Jim Lehrer on his debate performance: "the whole point...was to get these candidates to challenge each other"
Semi-retired PBS anchor Jim Lehrer has one message for those who criticized his handling of last week's debate between Democratic President Obama and Republican challenger Mitt Romney.
You didn't get it.
Lehrer insisted in an interview with the Tampa Bay Times Monday that the Commission on Presidential Debates crafted the rules for last Wednesday's event specifically to push Obama and Romney into directly debating each other in ways candidates often resist in such settings.
So for the former NewsHour anchor, a scenario where participants talked over his questions, ran over time limits and resisted efforts to redirect the conversation was no problem at all.
"The whole point of the exercise from Day One was to get these candidates to address each other and challenge each other," he said, speaking by telephone from New York City. "For the first time in the history of American politics, an American president and challenger went head to head...Before this, (debates) were very structured things, The debate commission had wanted to open things up and asked me if I would implement it. Now, they realize this was tremendous thing."
The rules, as stated by commission co-chair Frank Fahrenkopf before the event began, split the 90-minute debate into six, 15-minute segments; each candidate got 2 minutes for answers to the first question and then open discussion ensued. But, as Lehrer discovered, the candidates increasingly began turning every segment into an open discussion, taking longer to answer the opening question and resisting Lehrer's attempts to interject.
President Obama even sternly insisted he had 5 second left to finish an answer when Lehrer broke into one answer, then proceeded to talk for much longer. "At first, it was a little disconcerting," he said of the candidates' tendency to interrupt him (this study found that the candidates interrupted Lehrer three times as often as Obama and John McCain did during the first 2008 presidential debate, which he also moderated.
"Usually, when I talk to a candidate, they hush," he added, laughing. "They decided they would do it their own way. There's no doubt in my mind that I could have big-footed it...played big shot anchor man; I know how to shut people up. But I realized, 'My God, they're talking to each other...People may say it went off track, but I loved where that track was going."
Fahrenkopf also told the audience that Lehrer would "have the power to follow up, and hopefully drill down" to really explore the views of the candidates, according to this transcript from POLITICO. But the anchor says he didn't see his job that way at all.
"What I felt was the responsibility to give an opportunity to the other candidate to challenge what was said," he noted. "I was not there to drill down. I was not there to do individual, simultaneous interviews, which is what these debates can be. This is a whole different game we were playing."
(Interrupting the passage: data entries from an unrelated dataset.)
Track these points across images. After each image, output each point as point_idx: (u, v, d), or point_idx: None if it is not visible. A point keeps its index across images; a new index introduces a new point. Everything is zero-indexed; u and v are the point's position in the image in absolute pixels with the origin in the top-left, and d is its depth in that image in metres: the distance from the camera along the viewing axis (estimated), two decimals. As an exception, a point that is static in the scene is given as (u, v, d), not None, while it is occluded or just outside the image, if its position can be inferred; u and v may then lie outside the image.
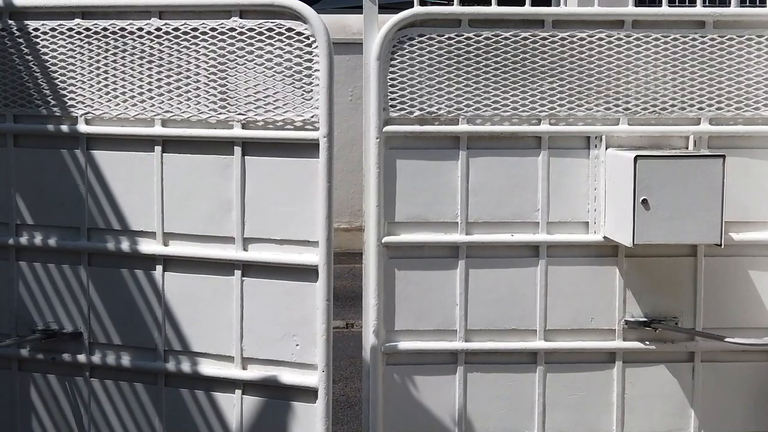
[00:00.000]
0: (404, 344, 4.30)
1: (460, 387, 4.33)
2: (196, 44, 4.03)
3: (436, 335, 4.32)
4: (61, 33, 4.20)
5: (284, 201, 3.98)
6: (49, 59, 4.22)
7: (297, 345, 3.99)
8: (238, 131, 4.03)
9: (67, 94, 4.21)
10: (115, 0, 4.12)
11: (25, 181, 4.30)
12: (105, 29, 4.14)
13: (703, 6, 4.32)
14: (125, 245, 4.20)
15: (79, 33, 4.18)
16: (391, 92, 4.21)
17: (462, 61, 4.23)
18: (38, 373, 4.35)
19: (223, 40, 4.00)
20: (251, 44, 3.97)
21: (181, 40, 4.05)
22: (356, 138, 10.94)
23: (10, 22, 4.23)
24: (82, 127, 4.21)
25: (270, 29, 3.94)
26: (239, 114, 4.01)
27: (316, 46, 3.86)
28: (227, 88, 4.02)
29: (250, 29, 3.97)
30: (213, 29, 4.01)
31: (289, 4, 3.88)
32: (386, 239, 4.25)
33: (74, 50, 4.18)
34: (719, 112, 4.32)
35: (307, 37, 3.88)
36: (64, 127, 4.23)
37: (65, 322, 4.29)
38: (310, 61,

As he did during this interview Monday with Fox News anchor Sean Hannity, Lehrer said last week's format was a evolution from his informal attempts in 2008 to get McCain and Obama to engage each other; the anchor said Obama was game, but McCain avoided engaging his rival directly, perhaps wary of giving him status as an equal.
"I made a fool of myself trying to get McCain to talk to Obama," he said. "It ended up hurting McCain in some ways. People thought he was a little agitated and Obama came off as the cool guy. Bill Clinton once said these things only matter if they're confirming something already in the air...it may not seem like much, but in terms of moving voters, it can be enough."
Lehrer won't say how he thought Romney and Obama performed during the debate, and won't offer any advice to moderators Candy Crowley, Martha Raddatz (doing the VP debate Thursday) or Bob Schieffer, except to say "remember it isn't about you -- it's about the candidates." Click here to see the schedule for the remaining debates.
His only regrets: he and the commission didn't adequately explain the purpose of the debate rules, he didn't have much chance to explain complex stuff like the Dodd/Frank legislation for political newbie viewers and they didn't get to a host of issues, from immigration to social issues.
And, wary of the fact that he has already gone back on one prediction that he'd never moderate another debate, the 78-year-old anchor would only allow that, after hosting 12 debates, "never could I imagine doing another one of these. I've learned now to never say never...but if I ever do another debate, I'll have to get a new wife and new children and grandchildren. I think this a just terrific one to go out on. Presidential debates will never be the same."